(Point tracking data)
# # #

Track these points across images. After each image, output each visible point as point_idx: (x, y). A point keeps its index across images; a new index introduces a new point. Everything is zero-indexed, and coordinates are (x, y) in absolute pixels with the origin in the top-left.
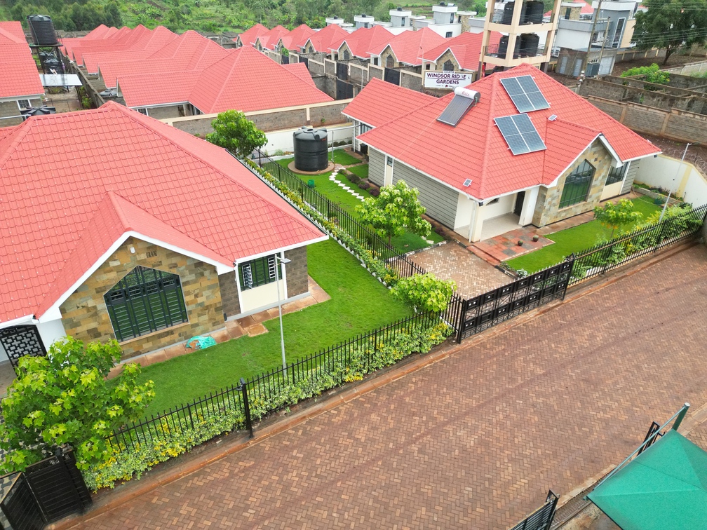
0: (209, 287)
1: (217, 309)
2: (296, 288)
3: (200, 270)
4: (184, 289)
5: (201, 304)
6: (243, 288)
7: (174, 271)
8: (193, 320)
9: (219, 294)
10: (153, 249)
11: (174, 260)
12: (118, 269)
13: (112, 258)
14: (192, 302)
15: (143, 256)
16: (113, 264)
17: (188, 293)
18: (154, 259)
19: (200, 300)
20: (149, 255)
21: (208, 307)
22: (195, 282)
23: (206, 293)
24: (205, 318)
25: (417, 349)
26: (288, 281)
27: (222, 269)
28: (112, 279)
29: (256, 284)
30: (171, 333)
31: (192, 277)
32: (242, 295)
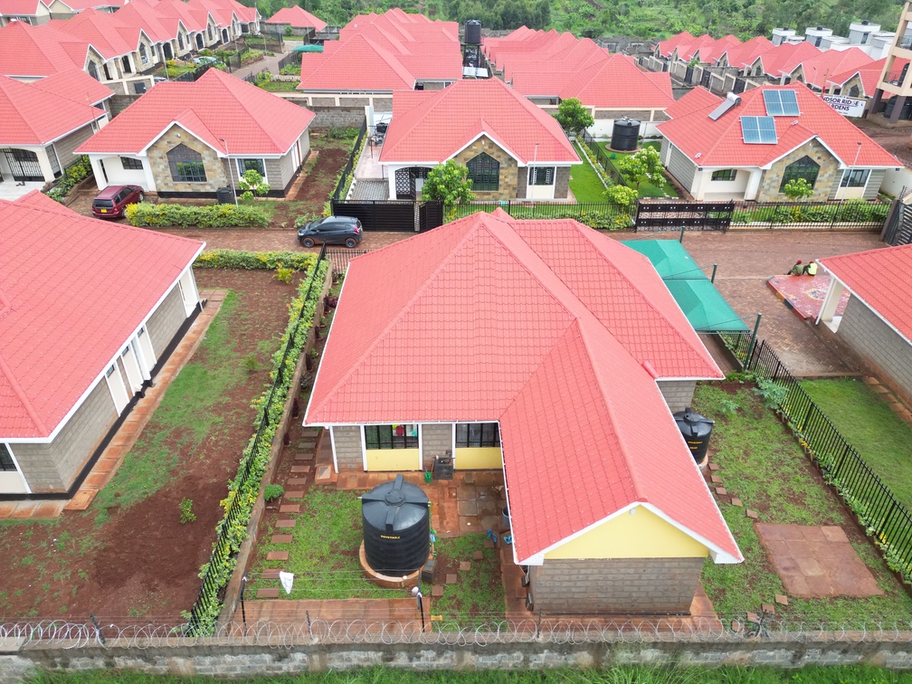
0: (513, 174)
1: (514, 189)
2: (560, 193)
3: (510, 162)
4: (501, 171)
5: (507, 183)
6: (530, 184)
7: (498, 160)
8: (501, 191)
9: (516, 180)
10: (492, 144)
11: (500, 154)
12: (475, 151)
13: (473, 144)
14: (503, 180)
15: (487, 147)
16: (474, 148)
17: (502, 174)
18: (491, 150)
19: (507, 180)
20: (489, 148)
21: (509, 186)
22: (506, 168)
23: (511, 177)
24: (507, 191)
25: (607, 226)
26: (556, 187)
27: (521, 164)
28: (471, 155)
29: (538, 183)
30: (489, 194)
31: (505, 165)
32: (529, 188)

# # #

• Work order:
Can you put every line of the data above into a JSON list of strings, one string per line, dropping blank lines and leaving out the picture lines?

• Answer to the problem:
[
  "Track these points across images. After each image, output each visible point as point_idx: (x, y). A point keeps its index across images; a new index introduces a new point. Everything is zero-indexed, and coordinates are (x, y) in absolute pixels with the origin in the top-left.",
  "0: (209, 287)",
  "1: (217, 309)",
  "2: (296, 288)",
  "3: (200, 270)",
  "4: (184, 289)",
  "5: (201, 304)",
  "6: (243, 288)",
  "7: (174, 271)",
  "8: (193, 320)",
  "9: (219, 294)",
  "10: (153, 249)",
  "11: (174, 260)",
  "12: (118, 269)",
  "13: (112, 258)",
  "14: (192, 302)",
  "15: (143, 256)",
  "16: (113, 264)",
  "17: (188, 293)",
  "18: (154, 259)",
  "19: (200, 300)",
  "20: (149, 255)",
  "21: (208, 307)",
  "22: (195, 282)",
  "23: (206, 293)",
  "24: (205, 318)",
  "25: (417, 349)",
  "26: (288, 281)",
  "27: (222, 269)",
  "28: (112, 279)",
  "29: (256, 284)",
  "30: (171, 333)",
  "31: (192, 277)",
  "32: (242, 295)",
  "0: (513, 174)",
  "1: (514, 189)",
  "2: (560, 193)",
  "3: (510, 162)",
  "4: (501, 171)",
  "5: (507, 183)",
  "6: (530, 184)",
  "7: (498, 160)",
  "8: (501, 191)",
  "9: (516, 180)",
  "10: (492, 144)",
  "11: (500, 154)",
  "12: (475, 151)",
  "13: (473, 144)",
  "14: (503, 180)",
  "15: (487, 147)",
  "16: (474, 148)",
  "17: (502, 174)",
  "18: (491, 150)",
  "19: (507, 180)",
  "20: (489, 148)",
  "21: (509, 186)",
  "22: (506, 168)",
  "23: (511, 177)",
  "24: (507, 191)",
  "25: (607, 226)",
  "26: (556, 187)",
  "27: (521, 164)",
  "28: (471, 155)",
  "29: (538, 183)",
  "30: (489, 194)",
  "31: (505, 165)",
  "32: (529, 188)"
]